• _The task_: Pull the text lines out of the entries below and reproduce them word for word. Leave the pictures out of your answer.

*** Opening of Given entries ***

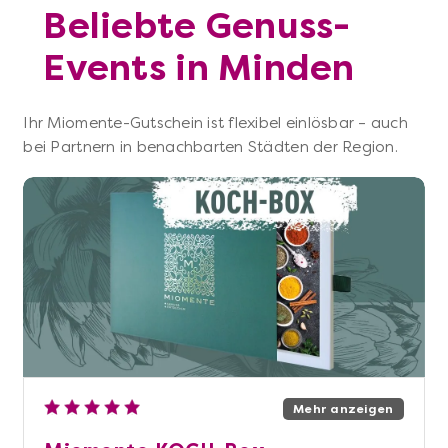
Beliebte Genuss-
Events in Minden
Ihr Miomente-Gutschein ist flexibel einlösbar – auch
bei Partnern in benachbarten Städten der Region.
Mehr anzeigen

*** Close of Given entries ***

• _Expected output_:
Beliebte Genuss-
Events in Minden
Ihr Miomente-Gutschein ist flexibel einlösbar – auch
bei Partnern in benachbarten Städten der Region.
Mehr anzeigen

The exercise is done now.